Richard III's medieval remains identified "beyond reasonable doubt"
The long-lost remains of King Richard III have been identified by archaeologists at the University of Leicester “beyond reasonable doubt”, the team have today revealed.
The remains were found last year exhumed from under a car park near where the king’s body was thought to be lost. Suspicions over the identity of the skeletal remains were initially raised based on the curvature of the skeleton’s spine and battle wounds consistent with historical accounts of Richard III’s death way back in 1485, as well as the nature of the burial.Now a team led by Richard Buckley has used extensive radio carbon dating and DNA analysis comparisons with the king’s living descendants to confirm that the remains are in fact those of Richard III, ending a 500-year mystery as to the location of his final resting place.

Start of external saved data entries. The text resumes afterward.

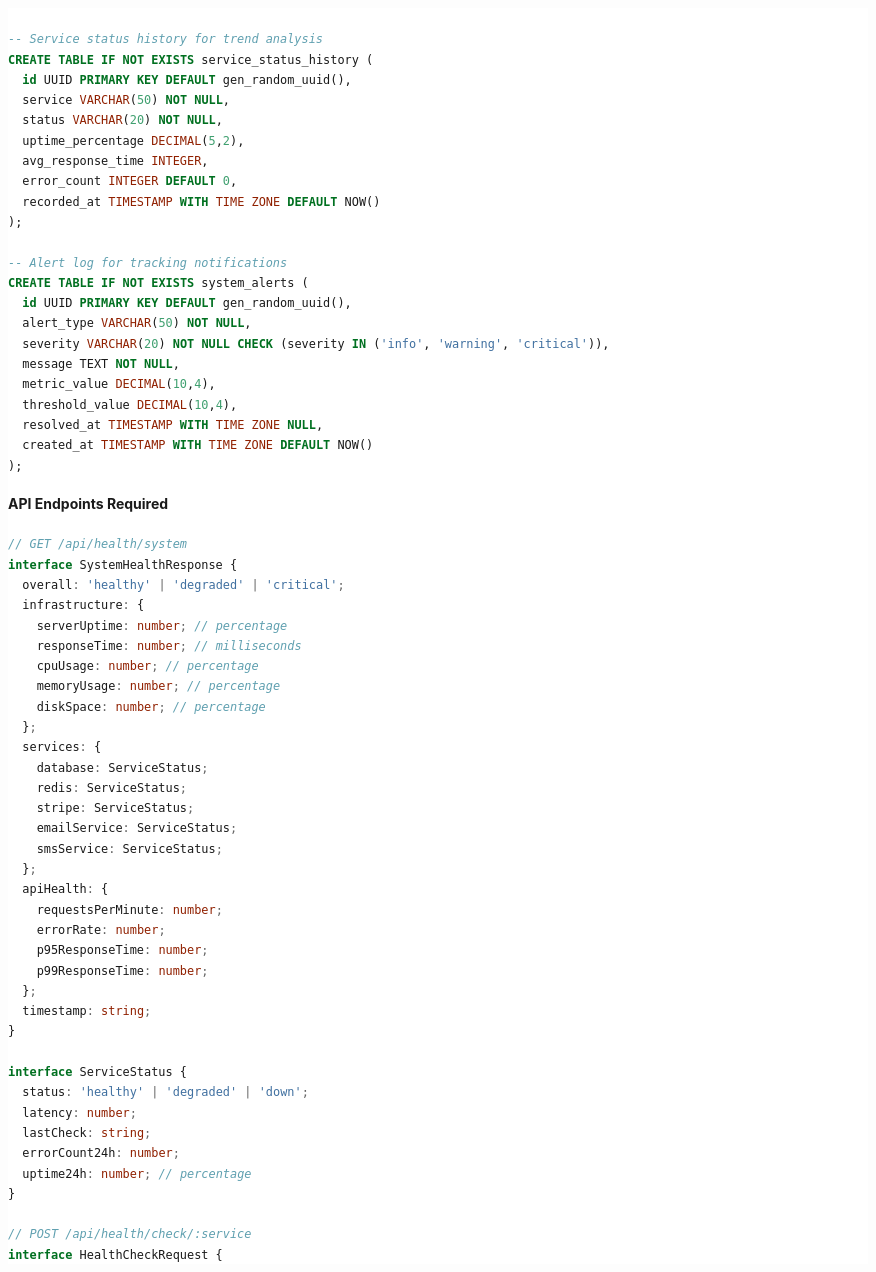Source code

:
 ```sql

-- Service status history for trend analysis
CREATE TABLE IF NOT EXISTS service_status_history (
  id UUID PRIMARY KEY DEFAULT gen_random_uuid(),
  service VARCHAR(50) NOT NULL,
  status VARCHAR(20) NOT NULL,
  uptime_percentage DECIMAL(5,2),
  avg_response_time INTEGER,
  error_count INTEGER DEFAULT 0,
  recorded_at TIMESTAMP WITH TIME ZONE DEFAULT NOW()
);

-- Alert log for tracking notifications
CREATE TABLE IF NOT EXISTS system_alerts (
  id UUID PRIMARY KEY DEFAULT gen_random_uuid(),
  alert_type VARCHAR(50) NOT NULL,
  severity VARCHAR(20) NOT NULL CHECK (severity IN ('info', 'warning', 'critical')),
  message TEXT NOT NULL,
  metric_value DECIMAL(10,4),
  threshold_value DECIMAL(10,4),
  resolved_at TIMESTAMP WITH TIME ZONE NULL,
  created_at TIMESTAMP WITH TIME ZONE DEFAULT NOW()
);
```

#### API Endpoints Required
```typescript
// GET /api/health/system
interface SystemHealthResponse {
  overall: 'healthy' | 'degraded' | 'critical';
  infrastructure: {
    serverUptime: number; // percentage
    responseTime: number; // milliseconds
    cpuUsage: number; // percentage
    memoryUsage: number; // percentage
    diskSpace: number; // percentage
  };
  services: {
    database: ServiceStatus;
    redis: ServiceStatus;
    stripe: ServiceStatus;
    emailService: ServiceStatus;
    smsService: ServiceStatus;
  };
  apiHealth: {
    requestsPerMinute: number;
    errorRate: number;
    p95ResponseTime: number;
    p99ResponseTime: number;
  };
  timestamp: string;
}

interface ServiceStatus {
  status: 'healthy' | 'degraded' | 'down';
  latency: number;
  lastCheck: string;
  errorCount24h: number;
  uptime24h: number; // percentage
}

// POST /api/health/check/:service
interface HealthCheckRequest {
```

Descendants used in the DNA testing included four living males, as well as a sample from Michael Ibsen, a Canadian-born carpenter and 17th generation descendent of the king’s sister.
The team were also able to ascertain that the late king was killed between his late 20s and early 30s, further details that correlate with historical accounts, as well as signs of scoliosis and the ten points of battle-inflicted trauma that was said to have caused his death.
Richard III’s death occurred at the conclusion of two years reign over Britain from 1483 to 1485 at the Battle of Bosworth. It marked the end of the War of the Roses and, for many academics, the closure of the medieval period. However, in modern times Richard III has become best known as depicted by William Shakespeare, one of the Renaissance playwright’s most vile historical villains.
The remains will now be re-interred at Leicester Cathedral, close to the Greyfriars site where he was first discovered. The cathedral will also house a new monument to the king, and is expected to become a tourist hotspot.